━━━ Kutipan Teks

Baca berita dengan sedikit iklan, klik di sini

Ekonomi

Terhambat Masalah Harga

Pembelian kendaraan listrik di Indonesia masih rendah, meski minat masyarakat mulai tumbuh. Harga jadi tantangan penjualan.

15 Desember 2023 | 00.00 WIB

Image of Tempo
Perbesar
Karyawan memeriksa sepeda motor listrik di dealer United E-Motor, Galur, Jakarta 24 Agustus 2023. TEMPO/Tony Hartawan

Baca berita dengan sedikit iklan, klik di sini

Poin penting

  • Serapan subsidi sepeda motor listrik masih minim.

  • Pembelian kendaraan listrik berpotensi meningkat beberapa tahun ke depan.

  • Harga menjadi hambatan penjualan kendaraan listrik.

JAKARTA - Tinggal 15 hari lagi 2023 usai, tapi kuota subsidi sepeda motor listrik masih tersisa bejibun. Laman resmi Sistem Informasi Bantuan Pembelian Kendaraan Bermotor Roda Dua (Sisapira) menunjukkan kuota subsidi yang tersedia hingga Kamis malam, 14 Desember 2023, masih tersisa 182.175 dari kuota 200 ribu yang disiapkan pemerintah sepanjang tahun ini. 

Hingga kemarin malam, kuota subsidi baru tersalurkan untuk pembelian 8.683 sepeda motor listrik. Sebanyak 6.236 orang masih dalam proses pendaftaran dan 2.906 orang mencapai tahap terverifikasi. Besaran subsidi yang diberikan pemerintah untuk pembelian sepeda motor listrik adalah Rp 7 juta per unit kendaraan per orang.

Rendahnya serapan subsidi sepeda motor listrik itu selaras dengan temuan riset Tempo Data Science. Survei yang mengukur persepsi, pengalaman, dan minat masyarakat pada periode Agustus hingga Oktober 2023 itu menunjukkan penetrasi penggunaan kendaraan listrik masih rendah. Hanya terdapat sekitar 11 persen pengguna sepeda motor listrik dan 2 persen mobil listrik.

Padahal mayoritas masyarakat mengaku telah mengetahui bahwa sepeda motor listrik dan mobil listrik di Indonesia berbeda signifikan dengan kendaraan konvensional berbasis bahan bakar minyak. Angkanya 83 persen untuk sepeda motor listrik dan 70 persen untuk mobil listrik. 

Mayoritas responden juga memiliki persepsi positif bahwa kendaraan listrik hemat biaya karena biaya pemakaian listrik yang lebih murah dari BBM dan minim perawatan. Selain itu, mereka beranggapan bahwa kendaraan listrik ramah lingkungan dan berkontribusi terhadap pengurangan emisi udara.

━━━━━━

▶ [Soal Latihan]:
(1) Tuliskan ulang tanpa perubahan bagian artikel tentang kendaraan listrik di atas, antara "JAKARTA - Tinggal" dan "sepanjang tahun ini.", termasuk kedua batas tersebut.
(2) Menurut artikel tentang kendaraan listrik di atas, berapa besaran subsidi yang diberikan pemerintah untuk pembelian sepeda motor listrik?
(3) Tentukan apakah setiap pernyataan berikut sesuai dengan artikel tentang kendaraan listrik di atas. Jawab ya atau tidak, lalu kutip kata-kata penentunya dari artikel.
(a) Hingga Kamis malam, 14 Desember 2023, kuota subsidi sepeda motor listrik masih tersisa 182.175 dari 200 ribu.
(b) Survei Tempo Data Science dilaksanakan pada periode Januari hingga Maret 2023.
(c) Pengguna mobil listrik tercatat sekitar 11 persen.

━━━ Data

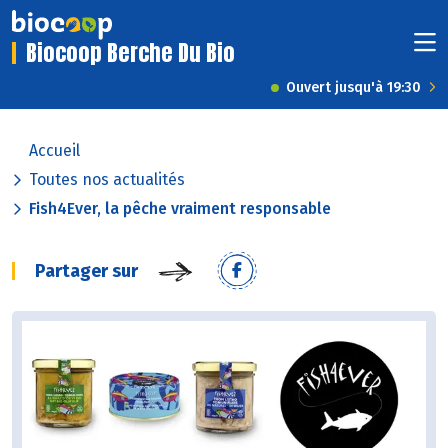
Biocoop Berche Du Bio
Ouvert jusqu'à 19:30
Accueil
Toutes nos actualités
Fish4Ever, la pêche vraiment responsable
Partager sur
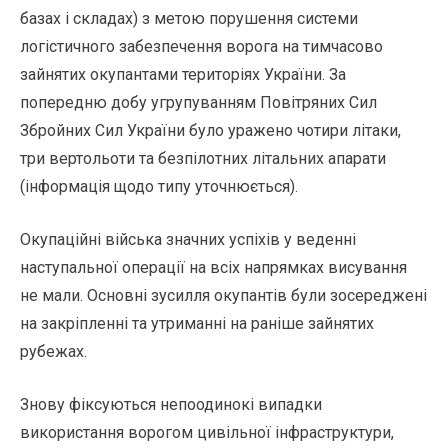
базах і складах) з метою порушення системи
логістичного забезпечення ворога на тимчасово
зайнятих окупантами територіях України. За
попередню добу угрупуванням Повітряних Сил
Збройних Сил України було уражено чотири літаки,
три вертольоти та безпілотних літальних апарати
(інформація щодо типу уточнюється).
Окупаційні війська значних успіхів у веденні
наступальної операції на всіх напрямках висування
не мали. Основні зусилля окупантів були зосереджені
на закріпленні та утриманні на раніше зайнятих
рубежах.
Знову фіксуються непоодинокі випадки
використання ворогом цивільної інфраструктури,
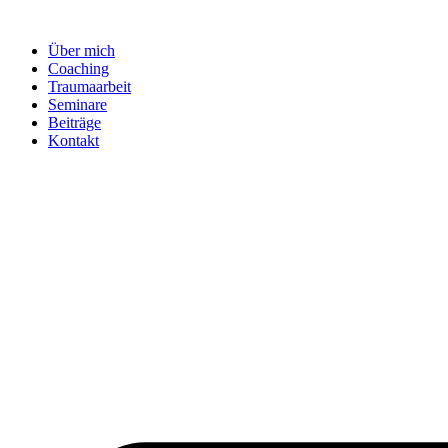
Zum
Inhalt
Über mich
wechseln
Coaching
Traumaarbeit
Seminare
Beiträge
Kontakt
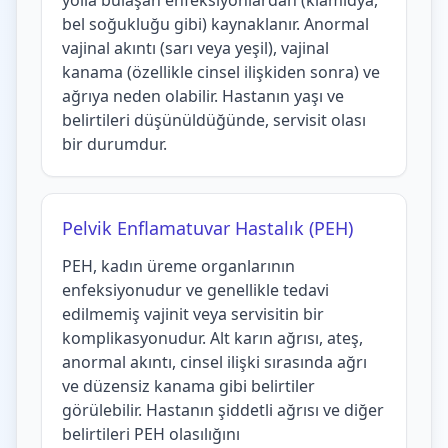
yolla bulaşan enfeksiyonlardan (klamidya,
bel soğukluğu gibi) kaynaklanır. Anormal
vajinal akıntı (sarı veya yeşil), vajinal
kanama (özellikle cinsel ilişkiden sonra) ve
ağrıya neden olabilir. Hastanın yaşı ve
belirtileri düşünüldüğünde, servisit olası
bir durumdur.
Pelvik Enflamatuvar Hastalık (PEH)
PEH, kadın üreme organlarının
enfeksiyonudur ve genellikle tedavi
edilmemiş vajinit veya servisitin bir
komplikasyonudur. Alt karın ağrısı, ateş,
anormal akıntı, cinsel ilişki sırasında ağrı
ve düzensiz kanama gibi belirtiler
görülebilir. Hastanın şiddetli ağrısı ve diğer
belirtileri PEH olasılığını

━━━━━━
━━━ Data

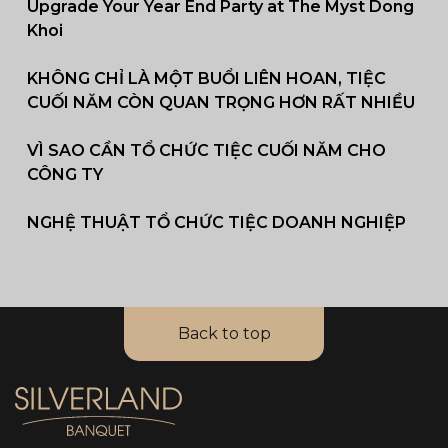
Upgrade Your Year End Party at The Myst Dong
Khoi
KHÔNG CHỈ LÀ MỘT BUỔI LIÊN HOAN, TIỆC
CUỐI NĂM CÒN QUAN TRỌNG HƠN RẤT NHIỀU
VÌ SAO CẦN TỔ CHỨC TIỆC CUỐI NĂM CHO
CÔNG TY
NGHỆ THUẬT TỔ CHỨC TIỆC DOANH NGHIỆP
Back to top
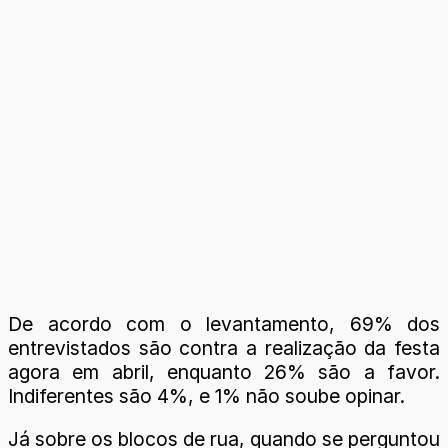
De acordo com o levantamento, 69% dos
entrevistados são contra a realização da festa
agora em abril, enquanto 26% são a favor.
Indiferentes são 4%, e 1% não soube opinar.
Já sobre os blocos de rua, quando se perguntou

━━━━━━

▶ [Kunci Jawaban]:
(1)
JAKARTA - Tinggal 15 hari lagi 2023 usai, tapi kuota subsidi sepeda motor listrik masih tersisa bejibun. Laman resmi Sistem Informasi Bantuan Pembelian Kendaraan Bermotor Roda Dua (Sisapira) menunjukkan kuota subsidi yang tersedia hingga Kamis malam, 14 Desember 2023, masih tersisa 182.175 dari kuota 200 ribu yang disiapkan pemerintah sepanjang tahun ini.

(2) Rp 7 juta per unit kendaraan per orang.

(3)
(a) Ya: "masih tersisa 182.175 dari kuota 200 ribu yang disiapkan pemerintah sepanjang tahun ini"
(b) Tidak: "pada periode Agustus hingga Oktober 2023"
(c) Tidak: "Hanya terdapat sekitar 11 persen pengguna sepeda motor listrik dan 2 persen mobil listrik."